Nel Paese dei record digitali, dove anche i bambini di dieci anni scorrono bacheche virtuali come se avessero uno smartphone da sempre, qualcosa finalmente si muove. Un gruppo di genitori, insieme al Moige, ha deciso di sfidare i giganti del web con una class action che potrebbe cambiare le regole del gioco. È una battaglia che non riguarda solo i social, ma la salute mentale, la consapevolezza e il futuro delle nuove generazioni.

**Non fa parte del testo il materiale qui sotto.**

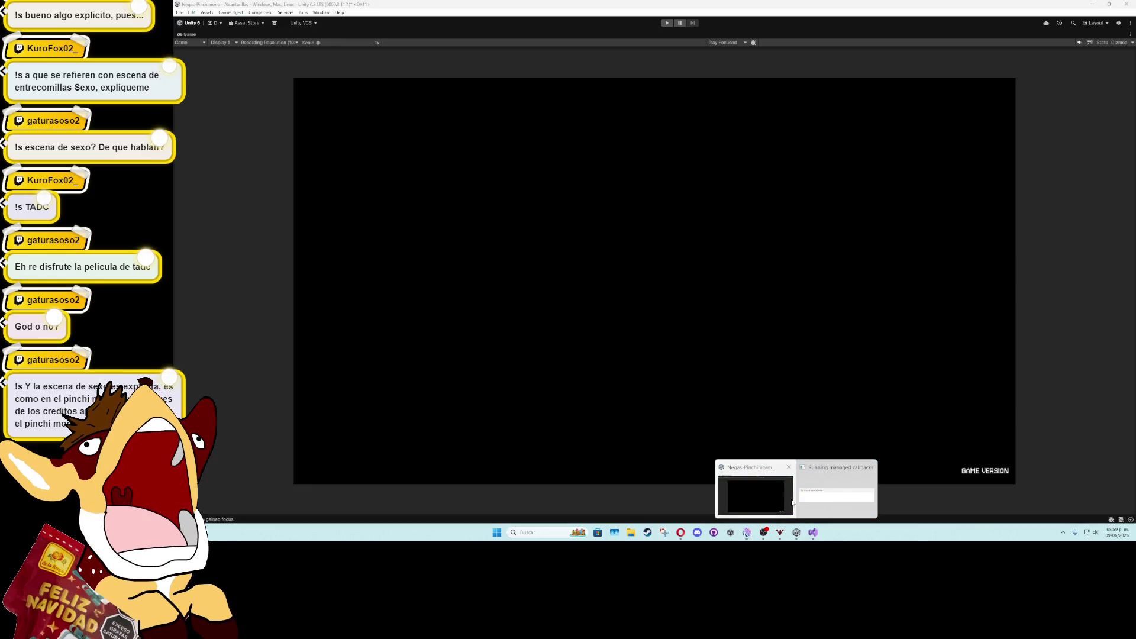
{"action": "left_click", "coordinate": [791, 503]}
{"action": "left_click", "coordinate": [667, 22]}
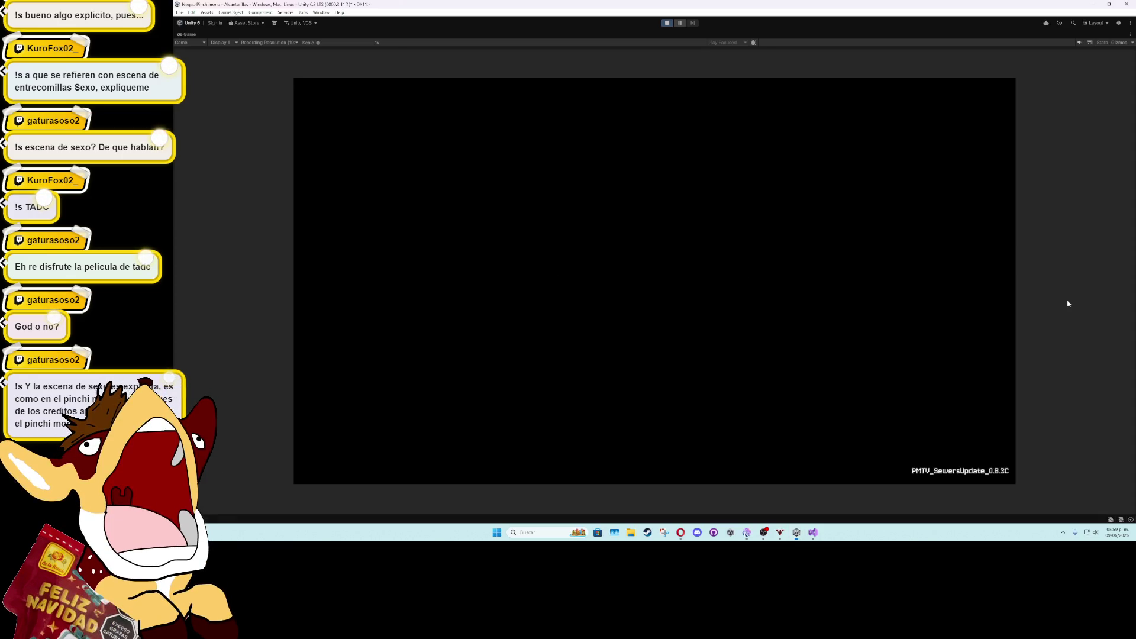
{"action": "key", "text": "d"}
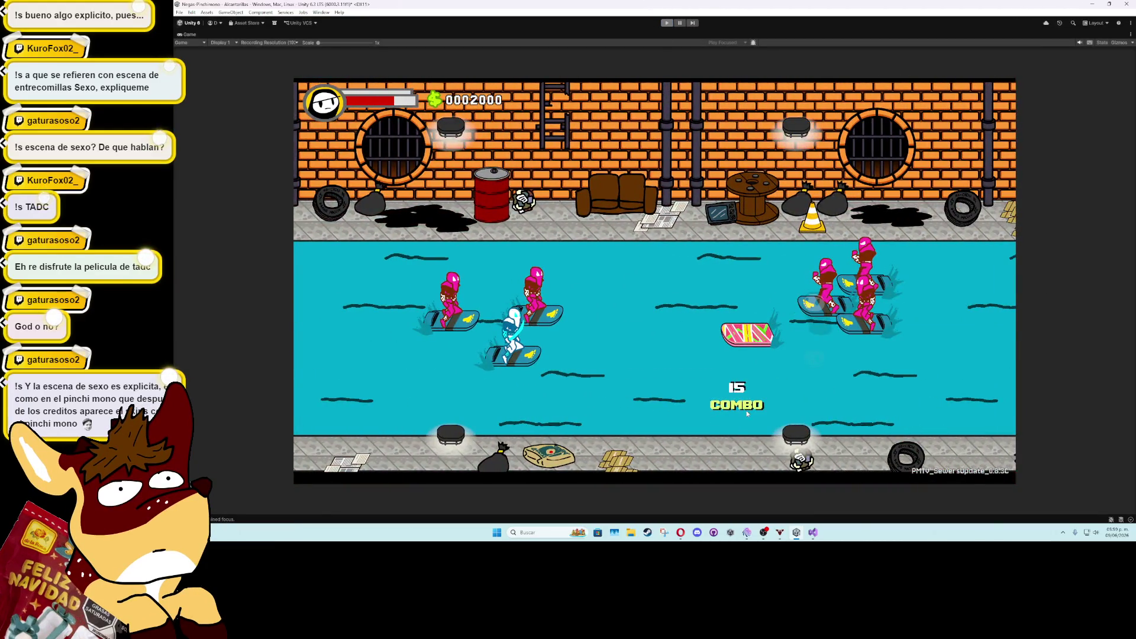
{"action": "left_click", "coordinate": [667, 22]}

L’obiettivo è ambizioso: fermare il flusso incontrollato di contenuti, algoritmi e meccanismi che creano dipendenza nei ragazzi. I genitori chiedono che venga rispettato il divieto d’accesso ai minori di 14 anni, con sistemi di verifica dell’età realmente efficaci, e che le piattaforme informino in modo chiaro sui rischi legati all’uso eccessivo dei social. In pratica, una sorta di “bugiardino digitale” come quello dei farmaci, che spieghi cosa può succedere se si abusa dello schermo.

Smartphone e social (Canva) Focusicilia.it

Le richieste dei genitori e il processo che può cambiare tutto

L’udienza è fissata per febbraio 2026 al Tribunale di Milano. È il primo caso in Italia di azione collettiva contro Meta e TikTok. Non si chiede un risarcimento, ma un cambiamento concreto. I genitori, affiancati dallo studio legale Ambrosio & Commodo, vogliono che i social siano obbligati a rimuovere le funzioni che creano dipendenza, come lo “scroll infinito”, e a inserire messaggi chiari e ricorrenti sui rischi per la salute mentale dei giovani. Il ricorso si basa sull’articolo 840-sexiesdecies del Codice di procedura civile, che consente di fermare comportamenti considerati dannosi per una comunità.

Nel fascicolo ci sono studi scientifici italiani ed europei che collegano l’uso eccessivo dei social a insonnia, ansia, depressione, calo del rendimento scolastico e perfino alterazioni nella corteccia prefrontale del cervello, quella che regola il controllo degli impulsi. Se il Tribunale accoglierà la richiesta, le piattaforme dovranno introdurre controlli più rigidi e avvisi permanenti per gli utenti under 18. Il Moige ha già annunciato una seconda fase, con una possibile azione risarcitoria per i genitori in grado di dimostrare danni reali legati all’uso dei social. In gioco non ci sono solo nuove regole, ma il diritto di crescere in un mondo digitale che non trasformi i bambini in consumatori di algoritmi.